Taming fruit‘s 255 pages of main text comprise a Prologue, 16 chapters (with titles such as Gardens of the Gods, Pears for the Sun King, and Orchards of the Senses), and an Epilogue. The book is completed by the author’s Acknowledgments, a listing of Sources for Quotations and Specific Research Cited, suggestions of Further Reading, Illustration Credits, and an Index of People and Places (in keeping with this listing’s declared scope, it excludes plants – which is a pity).

According to the Prologue, “This book provides an overview of the different types of orchards that have existed throughout history and the principles by which they were organized”, and in which the author “will also endeavor to paint a picture of the life and work that took place among the trees, along with the thoughts that they inspired” (p. vii). Brunner succeeds in both of those goals. And in doing so, he covers a broad range of history, geography, science, art, and culture with numerous references to notable places and people concerned with diverse aspects of pomology [the scientific study of fruit and nuts and their cultivation].

Some idea of the book’s breadth (at least in terms of people and places!) is hinted at by this selection of Index entries: Archimedes, Brueghel (Jan, the Elder), Chekhov (Anton), Emerson (Ralph Waldo), Fertile Crescent, Herodotus, Libya, Milton (John), Nietzsche (Friedrich), Pissarro (Camille), Quetzalcoatl, Roth (Philip), Stowe (Harriet Beecher), Thoreau (Henry David), Uzbekistan, van Gogh (Vincent), and Woolf (Virginia). In addition to telling us how fruit has been tamed, the three parts of the book’s sub-title, How the orchards have transformed the land, offered sanctuary, and inspired creativity, are covered in Brunner’s book.

◆ **Exercise tasks**
1. List the sections that follow the main text and complete the book, as named in the review of Taming Fruit.
2. Summarize the review of Taming Fruit in two sentences.

◆ **Data for analysis**
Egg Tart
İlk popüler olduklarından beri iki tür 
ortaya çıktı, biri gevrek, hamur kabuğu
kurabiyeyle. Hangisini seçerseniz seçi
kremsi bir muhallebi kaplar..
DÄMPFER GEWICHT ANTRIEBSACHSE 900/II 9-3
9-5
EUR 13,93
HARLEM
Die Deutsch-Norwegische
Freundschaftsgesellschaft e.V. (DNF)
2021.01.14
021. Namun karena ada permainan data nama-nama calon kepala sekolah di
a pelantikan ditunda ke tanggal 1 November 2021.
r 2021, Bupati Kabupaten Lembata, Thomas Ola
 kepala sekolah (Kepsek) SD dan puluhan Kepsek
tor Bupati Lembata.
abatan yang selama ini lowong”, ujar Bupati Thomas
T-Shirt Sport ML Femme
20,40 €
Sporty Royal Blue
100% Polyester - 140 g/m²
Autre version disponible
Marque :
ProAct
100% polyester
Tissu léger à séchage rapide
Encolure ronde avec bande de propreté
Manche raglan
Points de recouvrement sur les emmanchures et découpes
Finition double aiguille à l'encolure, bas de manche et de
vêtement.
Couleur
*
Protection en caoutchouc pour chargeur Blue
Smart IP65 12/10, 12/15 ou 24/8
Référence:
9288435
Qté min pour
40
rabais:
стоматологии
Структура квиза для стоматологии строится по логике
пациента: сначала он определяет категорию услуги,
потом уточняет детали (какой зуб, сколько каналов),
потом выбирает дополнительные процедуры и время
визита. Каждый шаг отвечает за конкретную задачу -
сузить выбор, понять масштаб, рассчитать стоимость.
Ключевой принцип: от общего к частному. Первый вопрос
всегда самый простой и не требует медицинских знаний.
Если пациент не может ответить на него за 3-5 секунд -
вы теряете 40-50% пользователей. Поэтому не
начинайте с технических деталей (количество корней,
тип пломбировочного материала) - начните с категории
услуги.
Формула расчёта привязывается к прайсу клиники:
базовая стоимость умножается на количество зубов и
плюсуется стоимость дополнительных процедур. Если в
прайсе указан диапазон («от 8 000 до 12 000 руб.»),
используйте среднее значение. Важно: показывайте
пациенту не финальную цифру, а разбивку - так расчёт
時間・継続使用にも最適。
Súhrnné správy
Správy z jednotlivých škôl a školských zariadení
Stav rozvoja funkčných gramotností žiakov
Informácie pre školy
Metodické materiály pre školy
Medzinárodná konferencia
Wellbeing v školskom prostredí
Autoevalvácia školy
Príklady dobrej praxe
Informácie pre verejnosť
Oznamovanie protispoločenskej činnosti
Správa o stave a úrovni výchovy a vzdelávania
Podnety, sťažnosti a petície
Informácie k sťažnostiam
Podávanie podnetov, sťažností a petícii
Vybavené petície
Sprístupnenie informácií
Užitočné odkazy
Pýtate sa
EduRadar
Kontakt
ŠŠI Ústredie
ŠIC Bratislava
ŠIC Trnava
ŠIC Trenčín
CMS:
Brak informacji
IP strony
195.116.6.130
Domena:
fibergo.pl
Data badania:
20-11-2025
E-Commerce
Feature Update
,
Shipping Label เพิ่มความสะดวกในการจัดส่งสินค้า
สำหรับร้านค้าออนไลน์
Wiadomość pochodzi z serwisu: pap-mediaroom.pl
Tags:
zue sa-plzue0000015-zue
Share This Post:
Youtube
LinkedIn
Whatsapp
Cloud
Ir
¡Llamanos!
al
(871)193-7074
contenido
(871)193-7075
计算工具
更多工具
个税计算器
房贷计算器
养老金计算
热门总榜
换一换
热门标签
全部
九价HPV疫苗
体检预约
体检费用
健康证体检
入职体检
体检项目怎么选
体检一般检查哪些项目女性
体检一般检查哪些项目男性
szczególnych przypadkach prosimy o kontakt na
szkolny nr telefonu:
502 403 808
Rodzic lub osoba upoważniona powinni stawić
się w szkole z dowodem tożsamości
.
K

◆ **Numbered answers**
1.
Acknowledgments
Sources for Quotations and Specific Research Cited
Further Reading
Illustration Credits
Index of People and Places

2. In its Prologue, Taming Fruit sets out to survey the different types of orchards throughout history and the principles that organized them, and to portray the life, work and thoughts found among the trees. The review finds that Brunner achieves both goals, ranging across history, geography, science, art and culture, and that the book covers the three parts of its sub-title: how orchards transformed the land, offered sanctuary and inspired creativity.